Japan's need for foreign labor has risen due in part to its declining birthrate. There are also concerns about pronounced shortages in the transportation and logistics industries which are likely to be exacerbated once a new limit to overtime hours for drivers begins in April, in what is known as the "2024 problem."

The government said Japan plans to admit up to 820,000 foreigners under its skilled worker visa in the next five fiscal years from April, more than double the number it had estimated would have been accepted in the five years through fiscal 2023 ending March.

After soliciting public opinions over the reform, the government will revise related rules, including Justice Ministry ordinances, to begin accepting skilled foreigners in the four sectors.

At a meeting ahead of the Cabinet decision, Chief Cabinet Secretary Yoshimasa Hayashi requested relevant ministers "make preparations to accept (the foreign workers) without delay and to make efforts to realize an inclusive society."

Chief Cabinet Secretary Yoshimasa Hayashi (2nd from L) speaks at a ministerial meeting on acceptance of foreign workers on March 29, 2024, at the prime minister's office. (Kyodo)

As part of the addition of the road transportation sector, skilled foreigners will be accepted as drivers of buses, taxis and trucks by companies that have been certified by the Ministry of Land, Infrastructure, Transport and Tourism.

As drivers of buses and taxis often communicate with passengers, they are required to pass the N3 level of the Japanese Language Proficiency Test, the third highest in the exam's five levels and a condition stricter than required to work in other sectors.

In the railway sector, skilled workers can be accepted for roles involved in the manufacturing of train cars and maintenance of tracks. They can also take on the role of drivers, conductors and station staff.

The government also added operations related to textiles, iron and steel, and printing in the manufacturing industry, a sector already covered under the program.

Foreigners with the No. 1 visa must have passed a test demonstrating professional and Japanese language skills enabling them to work immediately.
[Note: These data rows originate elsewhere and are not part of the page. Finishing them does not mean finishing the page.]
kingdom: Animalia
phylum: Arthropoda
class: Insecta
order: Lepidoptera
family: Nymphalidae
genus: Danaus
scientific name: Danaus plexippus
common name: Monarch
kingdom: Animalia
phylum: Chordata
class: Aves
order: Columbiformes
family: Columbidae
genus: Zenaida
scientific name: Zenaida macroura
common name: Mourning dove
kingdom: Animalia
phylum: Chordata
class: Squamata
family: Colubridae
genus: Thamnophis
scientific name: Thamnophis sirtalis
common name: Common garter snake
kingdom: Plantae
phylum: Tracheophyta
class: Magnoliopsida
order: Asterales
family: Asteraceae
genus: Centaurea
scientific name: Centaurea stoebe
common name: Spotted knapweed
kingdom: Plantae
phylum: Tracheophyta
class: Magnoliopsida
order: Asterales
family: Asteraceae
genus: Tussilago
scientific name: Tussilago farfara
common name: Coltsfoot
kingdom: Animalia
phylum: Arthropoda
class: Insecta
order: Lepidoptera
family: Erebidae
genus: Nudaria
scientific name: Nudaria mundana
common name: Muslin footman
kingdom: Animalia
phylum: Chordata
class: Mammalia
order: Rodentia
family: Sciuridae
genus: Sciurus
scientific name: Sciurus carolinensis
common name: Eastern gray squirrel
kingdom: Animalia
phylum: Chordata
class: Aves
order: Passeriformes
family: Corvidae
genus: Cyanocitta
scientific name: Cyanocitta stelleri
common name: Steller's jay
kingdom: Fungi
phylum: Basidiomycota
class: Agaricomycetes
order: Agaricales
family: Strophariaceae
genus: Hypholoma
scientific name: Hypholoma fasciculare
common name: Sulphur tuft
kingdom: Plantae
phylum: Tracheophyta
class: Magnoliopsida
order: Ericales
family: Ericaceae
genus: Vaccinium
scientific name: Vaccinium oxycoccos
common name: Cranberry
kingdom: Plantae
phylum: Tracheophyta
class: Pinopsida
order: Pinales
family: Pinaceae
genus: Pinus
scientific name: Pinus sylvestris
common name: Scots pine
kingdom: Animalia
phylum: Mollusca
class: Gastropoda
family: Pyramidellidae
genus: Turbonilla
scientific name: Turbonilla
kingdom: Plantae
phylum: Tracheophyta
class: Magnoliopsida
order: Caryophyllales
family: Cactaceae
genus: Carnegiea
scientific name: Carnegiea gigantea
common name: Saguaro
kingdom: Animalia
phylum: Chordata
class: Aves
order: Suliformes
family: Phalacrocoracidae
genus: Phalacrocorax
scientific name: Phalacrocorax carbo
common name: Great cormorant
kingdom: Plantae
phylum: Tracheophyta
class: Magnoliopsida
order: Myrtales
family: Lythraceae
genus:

The No. 2 visa allows for unlimited renewals, opening the door to permanent residency, and permits workers to bring their children and spouses to Japan.

As of the end of December 2023, there were around 208,000 workers in the country on the No. 1 visa and 37 with the No. 2 visa, according to the Immigration Services Agency of Japan.

The latest reform comes as the government has submitted bills to replace the controversial foreign trainee program with a new system focused on developing skills and protecting worker rights. Problems linked to the trainee program have resulted in some participants abandoning their employment due to abuses such as unpaid wages and harassment.

The new program will allow trainees to switch workplaces in the same industry under certain conditions and gain skills needed for transitioning to the Specified Skilled Worker No. 1 visa.